V-Sekai / godot-whisper

An GDExtension addon for the Godot Engine that enables realtime audio transcription, supports OpenCL for most platforms, Metal for Apple devices, and runs on a separate thread.
MIT License
48 stars 5 forks source link

Repetition in recordings #72

Open gudatr opened 1 month ago

gudatr commented 1 month ago

So far everything has been working out of the box, so thank you for this great plugin!

Issue: I'm having problems with repetition. Recognition is good, but the same sentence is repeated over and over.

What I have tried: From what I can see in the whisper documentation, the entropy threashold should fix this. But there seems to be no effect when I change the value.

entropy 2.8, default

image

entropy 5

image

entropy 0

image

If at all higher values make recognition less precise.

Is this related to the other problem regarding Voice Activation Detection? I have tried changing the VAD threshold as well but that seems to be doing nothing.

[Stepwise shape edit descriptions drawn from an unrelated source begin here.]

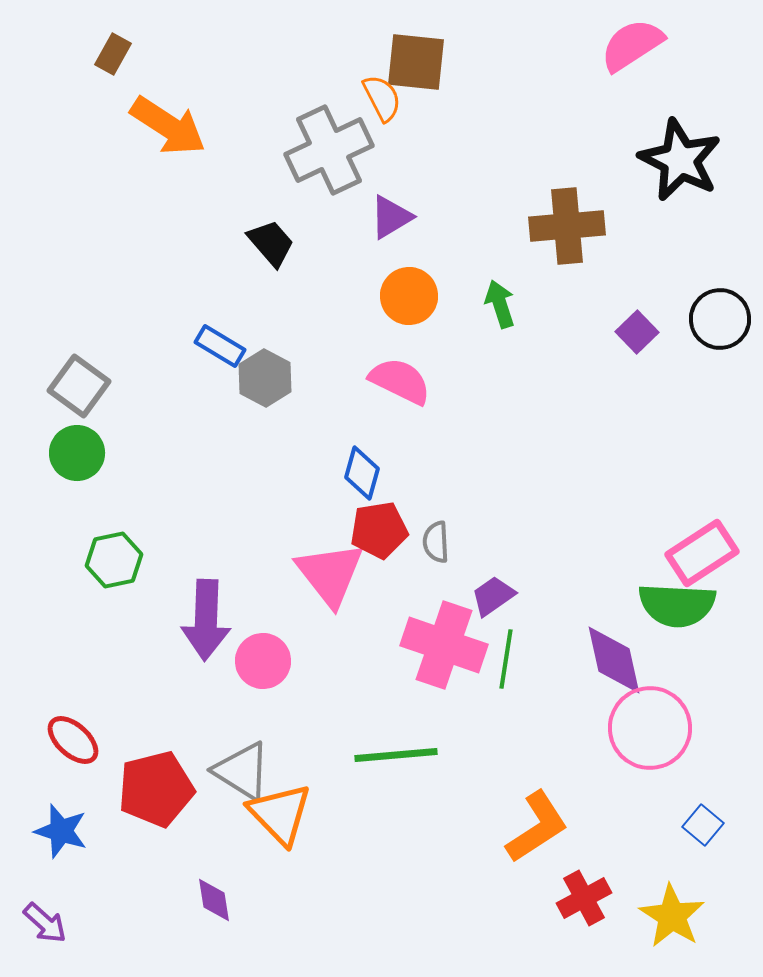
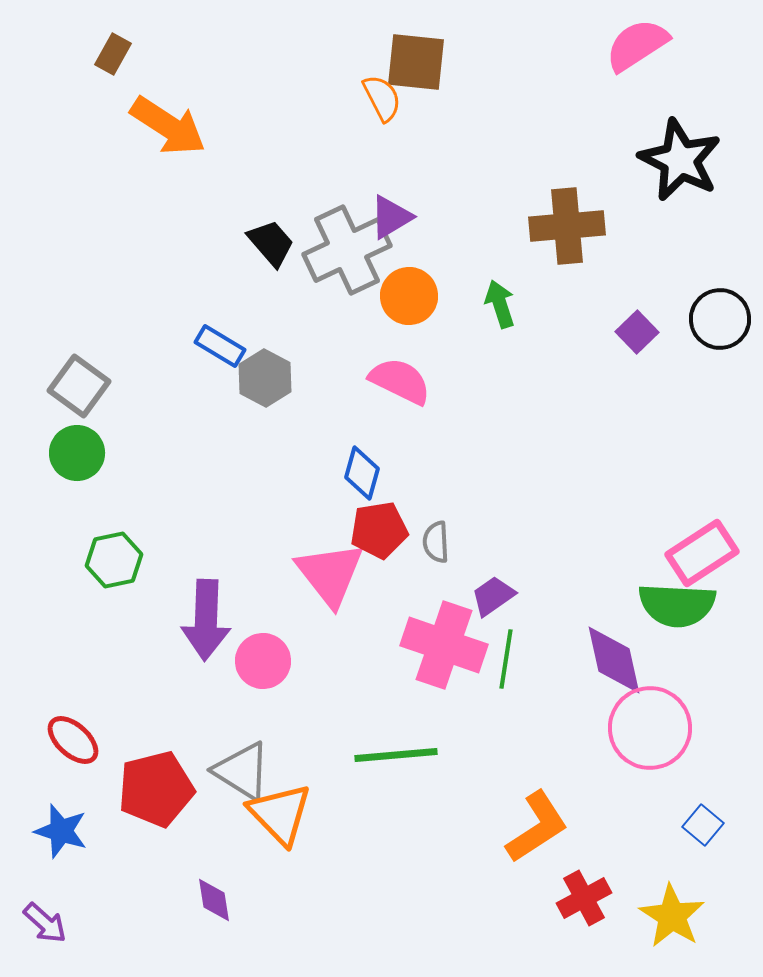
pink semicircle at (632, 45): moved 5 px right
gray cross at (329, 150): moved 18 px right, 100 px down
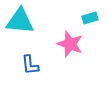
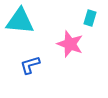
cyan rectangle: rotated 56 degrees counterclockwise
blue L-shape: rotated 80 degrees clockwise
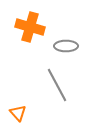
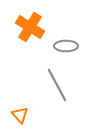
orange cross: rotated 16 degrees clockwise
orange triangle: moved 2 px right, 2 px down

I have also tried using a larger whisper model but that yields the same results, only slower.

gudatr commented 1 month ago

So I replaced the Capture Effect of the audio bus with a Record Effect. I used linear Interpolation to resample the data i got from GetRecording() from 48000 to 16000. This works with an astounding accuracy of ~95% ( I am not a native english speaker). No repetition, even recognizes names correctly.

While this approach works for me, i just couldnt get the sample capture implementation to work.

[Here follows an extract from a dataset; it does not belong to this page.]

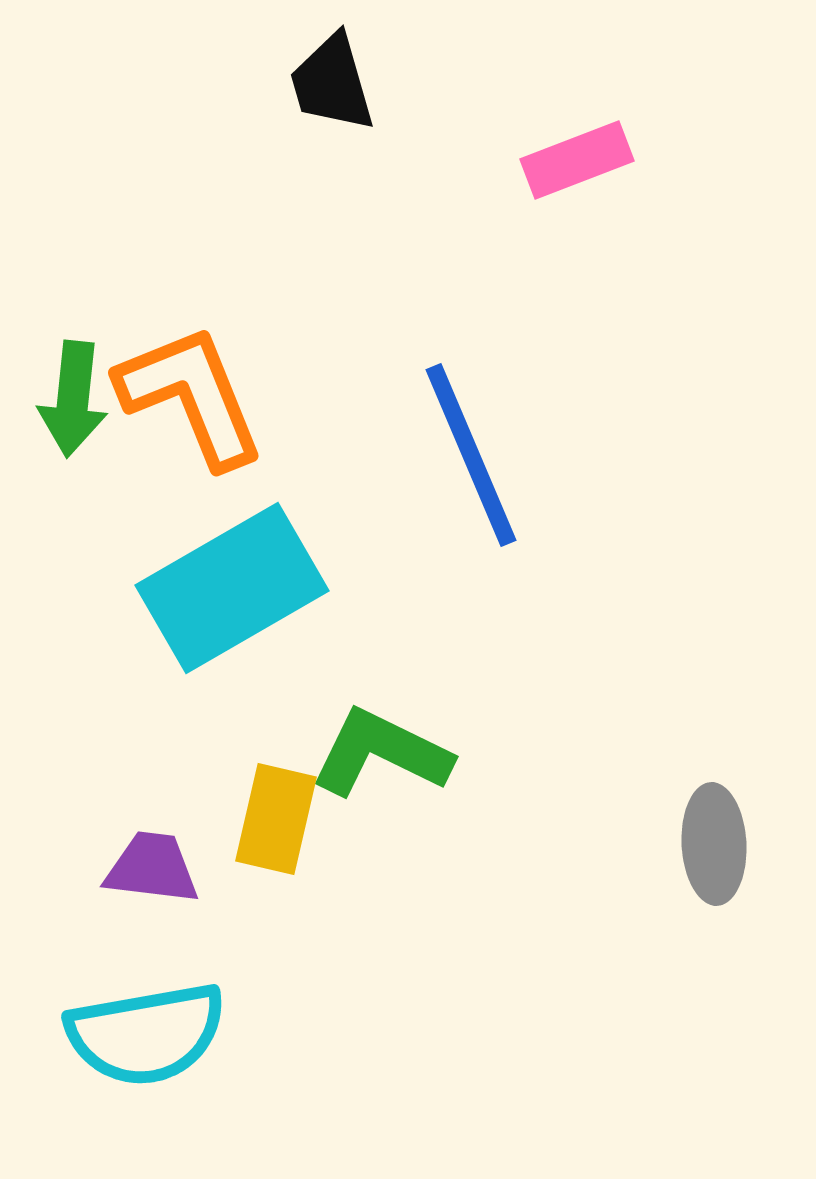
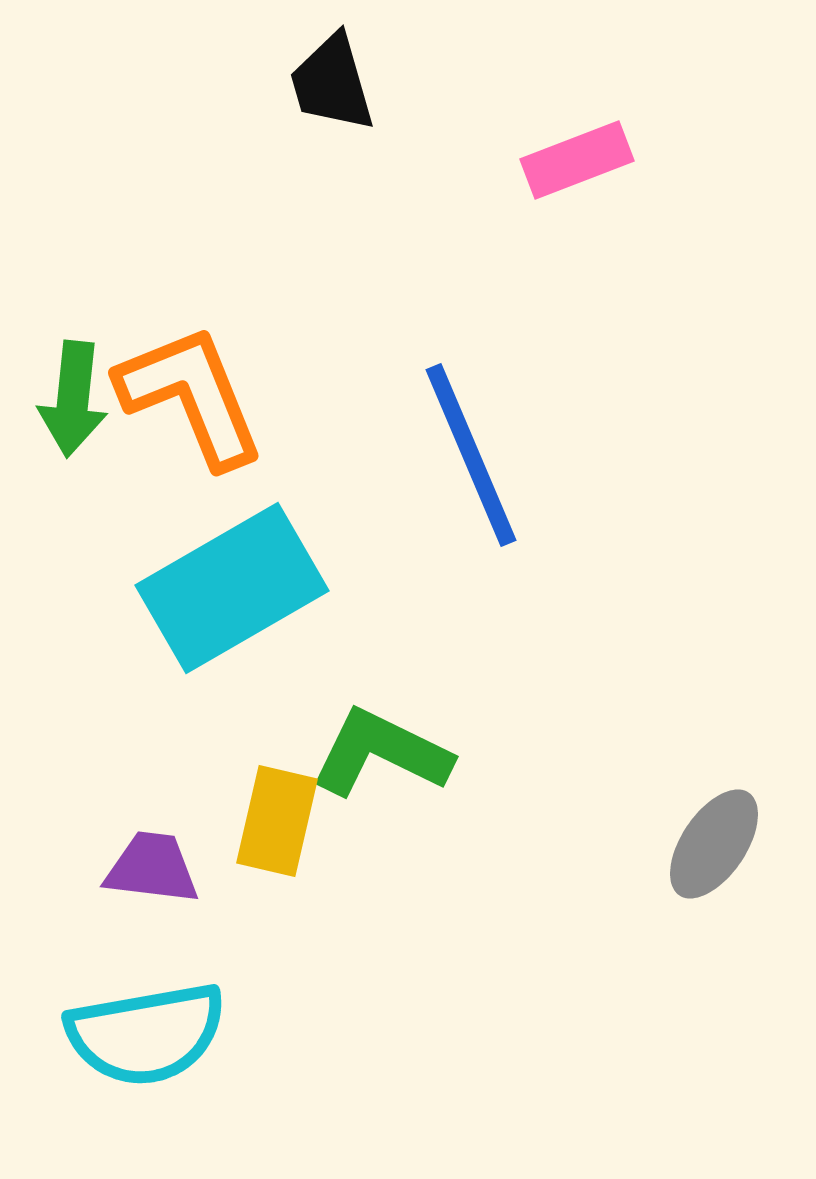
yellow rectangle: moved 1 px right, 2 px down
gray ellipse: rotated 37 degrees clockwise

Ughuuu commented 1 month ago

Interesting, this sounds like it could be an issue with how I am doing the interpolation. This plugin currently uses libsamplerate for that, as seen here: https://github.com/V-Sekai/godot-whisper/blob/main/src/speech_to_text.cpp#L32

The resample function also exposes a InterpolatorType:

    enum InterpolatorType {
        SRC_SINC_BEST_QUALITY = 0,
        SRC_SINC_MEDIUM_QUALITY = 1,
        SRC_SINC_FASTEST = 2,
        SRC_ZERO_ORDER_HOLD = 3,
        SRC_LINEAR = 4,
    };

By default it's set to FASTEST https://github.com/V-Sekai/godot-whisper/blob/c3682d7350454c208809584849806d7303a9be5d/bin/addons/godot_whisper/capture_stream_to_text.gd#L66

You could also give a try to set it to BEST_QUALITY see if there is a change. If not the solution/approach you did is pretty good as well, if you want you can make a new scene with it and add a PR for others to try.(if not I might if I get some time).

gudatr commented 1 month ago

@Ughuuu I have implemented this in C#, here https://github.com/gudatr/godot-ai-rpg/blob/main/scripts/SpeechRecognizer.cs but it greatly differs from the examples of the project. I tried writing the code in gdscript but I must admit that I am too inexperienced with it, especially if the implementation needs to be close to the samples, and currently have no motiviation to learn it, sorry.

Ughuuu commented 1 month ago

No worries, thanks for this, it's great! If anything it's a sample people can look at if they want to do sampling manually. I'm also busy but maybe in future I might take a stab at it.